Paolo Graziosi nelle sue ricerche tra il 1961-1968 mise in luce sei inumati: una sepoltura con due defunti (Romito 1-2) nel deposito del riparo (1963), due sepolture singole (Romito 3 e 4) all’interno della grotta (1964), un'altra sepoltura doppia (Romito 5-6) anch'essa nel riparo (1965).
Tra i risultati più importanti delle nuove ricerche (dall’anno 2000 ad oggi) figura la scoperta di tre nuove inumazioni singole. Sono Romito 7, Romito 8 e Romito 9.
Gli scheletri degli individui da Romito 1 a Romito 8, tutti in buono stato di conservazione, sono relativi a individui adulti o subadulti, sia femmine (Romito 1, 4 e 5), sia maschi (Romito 3, 6, 7, 8). Romito 2 è probabilmente un maschio. Tutte queste inumazioni risalgono all’Epigravettiano finale, tra 10.800 e 12.200 anni orsono. Romito 9 è più antico e risale a circa 14.000 anni fa.
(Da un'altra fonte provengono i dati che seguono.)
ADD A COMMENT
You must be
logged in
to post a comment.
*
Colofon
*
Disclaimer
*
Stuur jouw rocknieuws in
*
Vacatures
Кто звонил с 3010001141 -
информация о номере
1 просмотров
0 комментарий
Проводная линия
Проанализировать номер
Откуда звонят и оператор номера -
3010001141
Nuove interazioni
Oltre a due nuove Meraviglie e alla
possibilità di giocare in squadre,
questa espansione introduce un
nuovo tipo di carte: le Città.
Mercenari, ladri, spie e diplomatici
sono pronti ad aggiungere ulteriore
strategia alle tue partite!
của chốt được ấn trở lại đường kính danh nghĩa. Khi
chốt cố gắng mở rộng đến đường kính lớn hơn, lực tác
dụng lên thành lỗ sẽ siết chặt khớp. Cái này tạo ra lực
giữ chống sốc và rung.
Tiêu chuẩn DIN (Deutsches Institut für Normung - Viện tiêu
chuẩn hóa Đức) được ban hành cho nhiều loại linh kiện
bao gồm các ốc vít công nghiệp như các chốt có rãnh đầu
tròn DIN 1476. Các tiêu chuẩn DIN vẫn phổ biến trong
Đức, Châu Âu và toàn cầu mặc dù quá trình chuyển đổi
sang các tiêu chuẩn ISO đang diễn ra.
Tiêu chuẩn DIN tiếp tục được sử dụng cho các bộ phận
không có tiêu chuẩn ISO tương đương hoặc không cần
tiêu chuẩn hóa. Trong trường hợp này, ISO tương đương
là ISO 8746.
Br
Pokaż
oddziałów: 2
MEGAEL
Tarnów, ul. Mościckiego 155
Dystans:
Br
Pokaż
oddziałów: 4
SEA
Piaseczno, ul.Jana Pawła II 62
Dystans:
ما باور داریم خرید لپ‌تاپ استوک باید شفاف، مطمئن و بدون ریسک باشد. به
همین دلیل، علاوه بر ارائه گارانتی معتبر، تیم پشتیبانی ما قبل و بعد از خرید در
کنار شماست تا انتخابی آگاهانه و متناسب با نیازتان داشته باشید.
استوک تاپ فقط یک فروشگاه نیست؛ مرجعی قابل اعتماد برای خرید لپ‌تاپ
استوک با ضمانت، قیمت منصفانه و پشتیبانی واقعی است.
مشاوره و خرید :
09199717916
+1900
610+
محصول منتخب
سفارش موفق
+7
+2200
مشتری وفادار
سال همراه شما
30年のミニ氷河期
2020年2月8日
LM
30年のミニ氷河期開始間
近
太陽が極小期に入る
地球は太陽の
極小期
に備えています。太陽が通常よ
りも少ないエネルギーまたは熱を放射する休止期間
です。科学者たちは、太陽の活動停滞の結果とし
Pianta di Grotta del Romito e del riparo. Sono indicate le aree di scavo, i due massi incisi e le sepolture
Le inumazioni del Romito si possono suddividere in due gruppi sulla base della collocazione nella grotta e nel riparo, delle modalità di deposizione e anche per le caratteristiche anatomiche.
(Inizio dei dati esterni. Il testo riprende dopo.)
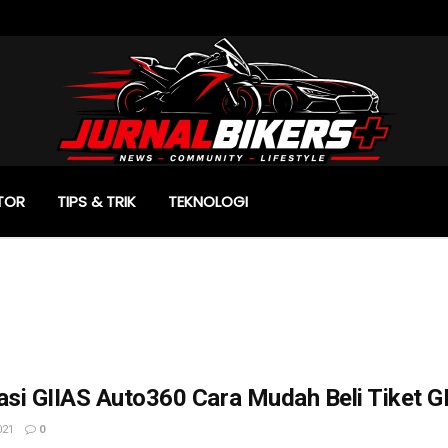
TOR
TIPS & TRIK
TEKNOLOGI
asi GIIAS Auto360 Cara Mudah Beli Tiket G
021
0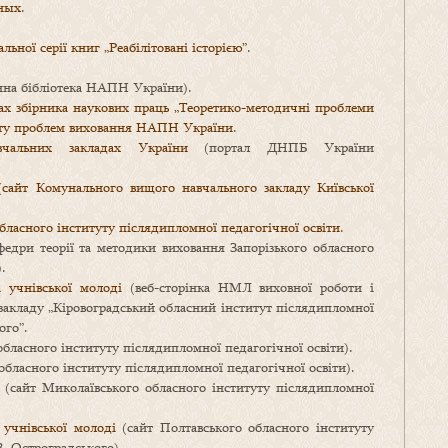
нных
.
ьної серії книг „Реабілітовані історією”
.
на бібліотека НАПН України).
ах збірника наукових праць „Теоретико-методичні проблеми
итуту проблем виховання НАПН України
.
альних закладах України
(портал ДНПБ України
(сайт Комунального вищого навчального закладу Київської
бласного інституту післядипломної педагогічної освіти
.
едри теорії та методики виховання Запорізького обласного
.
 учнівської молоді
(веб-сторінка НМЛ виховної роботи і
закладу „Кіровоградський обласний інститут післядипломної
ого”.
бласного інституту післядипломної педагогічної освіти).
бласного інституту післядипломної педагогічної освіти).
(сайт Миколаївського обласного інституту післядипломної
 учнівської молоді
(сайт Полтавського обласного інституту
В. Остроградського).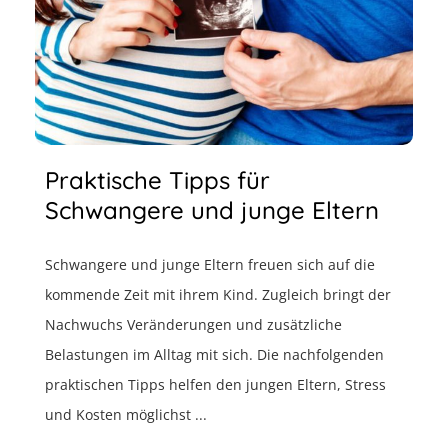
Praktische Tipps für
Schwangere und junge Eltern
Schwangere und junge Eltern freuen sich auf die
kommende Zeit mit ihrem Kind. Zugleich bringt der
Nachwuchs Veränderungen und zusätzliche
Belastungen im Alltag mit sich. Die nachfolgenden
praktischen Tipps helfen den jungen Eltern, Stress
und Kosten möglichst ...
Il primo gruppo, più antico, comprende individui di costituzione robusta, deposti nelle fosse funerarie con la testa a sud. Sono le quattro sepolture singole rinvenute all’interno della grotta, collocate una accanto all’altra e bene allineate
Il secondo gruppo, di poco più recente, ha individui di costituzione più gracile ed è costituito dalle due sepolture bisome del riparo.
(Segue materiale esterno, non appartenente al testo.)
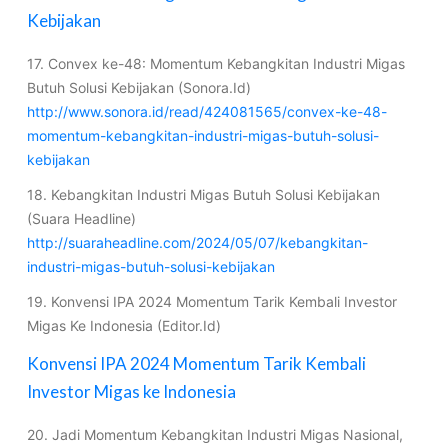
Kebijakan
17. Convex ke-48: Momentum Kebangkitan Industri Migas
Butuh Solusi Kebijakan (Sonora.Id)
http://www.sonora.id/read/424081565/convex-ke-48-
momentum-kebangkitan-industri-migas-butuh-solusi-
kebijakan
18. Kebangkitan Industri Migas Butuh Solusi Kebijakan
(Suara Headline)
http://suaraheadline.com/2024/05/07/kebangkitan-
industri-migas-butuh-solusi-kebijakan
19. Konvensi IPA 2024 Momentum Tarik Kembali Investor
Migas Ke Indonesia (Editor.Id)
Konvensi IPA 2024 Momentum Tarik Kembali
Investor Migas ke Indonesia
20. Jadi Momentum Kebangkitan Industri Migas Nasional,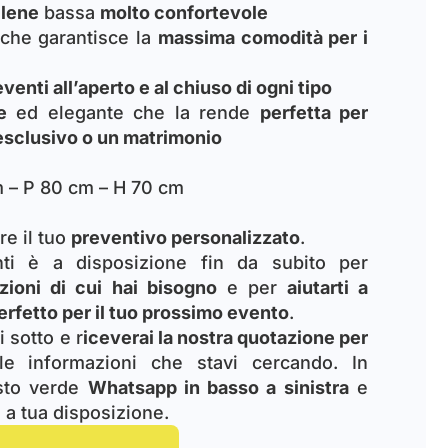
ilene
bassa
molto confortevole
che garantisce la
massima comodità per i
eventi all’aperto e al chiuso di ogni tipo
e
ed elegante che la rende
perfetta per
 esclusivo o un matrimonio
 – P 80 cm – H 70 cm
re il tuo
preventivo personalizzato
.
enti è a disposizione fin da subito per
zioni di cui hai bisogno
e per
aiutarti a
erfetto per il tuo prossimo evento
.
i sotto e r
iceverai la nostra quotazione per
e informazioni che stavi cercando. In
asto verde
Whatsapp in basso a sinistra
e
a tua disposizione.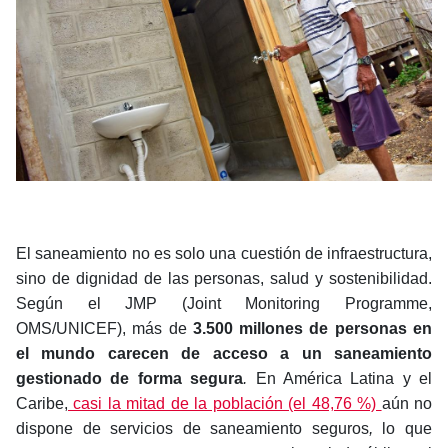
El saneamiento no es solo una cuestión de infraestructura,
sino de dignidad de las personas, salud y sostenibilidad.
Según el JMP (Joint Monitoring Programme,
OMS/UNICEF),
más de
3.500 millones de personas en
el mundo carecen de acceso a un saneamiento
gestionado de forma segura
.
En América Latina y el
Caribe,
casi la mitad de la población (el 48,76 %)
aún no
dispone de servicios de saneamiento seguros
,
lo que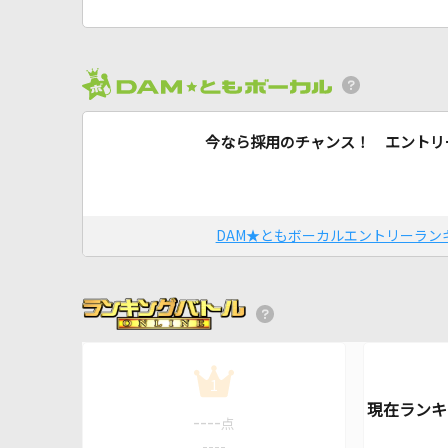
今なら採用のチャンス！ エントリ
DAM★ともボーカルエントリーラン
1
----
点
----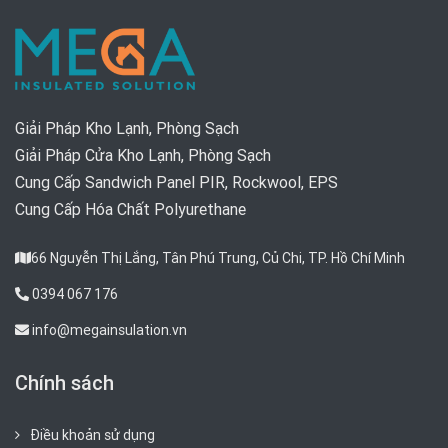
Giải Pháp Kho Lạnh, Phòng Sạch
Giải Pháp Cửa Kho Lạnh, Phòng Sạch
Cung Cấp Sandwich Panel PIR, Rockwool, EPS
Cung Cấp Hóa Chất Polyurethane
66 Nguyễn Thị Lắng, Tân Phú Trung, Củ Chi, TP. Hồ Chí Minh
0394 067 176
info@megainsulation.vn
Chính sách
Điều khoản sử dụng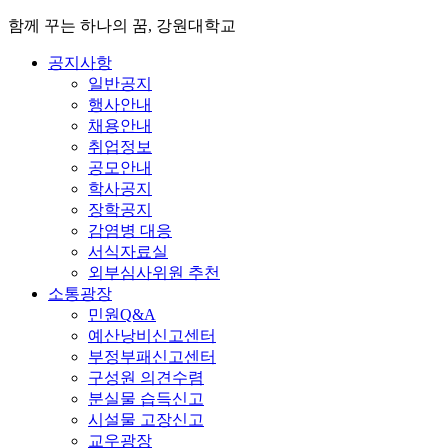
함께 꾸는 하나의 꿈, 강원대학교
공지사항
일반공지
행사안내
채용안내
취업정보
공모안내
학사공지
장학공지
감염병 대응
서식자료실
외부심사위원 추천
소통광장
민원Q&A
예산낭비신고센터
부정부패신고센터
구성원 의견수렴
분실물 습득신고
시설물 고장신고
교우광장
Le sepolture da Romito 1-2 a Romito 8 rientrano nel modello sobrio di conservazione dei cadaveri in fossa, che caratterizza la fine del Paleolitico e che sarà tramandato anche nel Mesolitico.
Romito 9, la più antica, si collega ancora alla ricca tradizione funeraria del Paleolitico superiore medio (Gravettiano) che prevede un ricco corredo funerario.
Tra gli inumati sono presenti, non solo giovani individui forti e sani, nel pieno del loro vigore fisico, ma anche persone con una grave malformazione congenita (Romito 2, affetto da nanismo) o sopravvissute a pesanti traumi fisici (Romito 8). La cura da parte del gruppo, quindi, rivolta a persone con handicap fisici diviene un carattere sociale che la documentazione archeologica può mettere in evidenza.
Resti di uro (Bos primigenius) sono associati, secondo i dati di Graziosi, agli inumati Romito 1-2 (corno) e 3 (due punte di zagaglia decorate). Ciò potrebbe indicare una valenza totemica di questo grande mammifero la cui immagine campeggia nell’incisione sul grande masso all’ingresso della grotta, assumendo un significato simbolico nel quale tutta la comunità del Romito si è riconosciuta per molti secoli.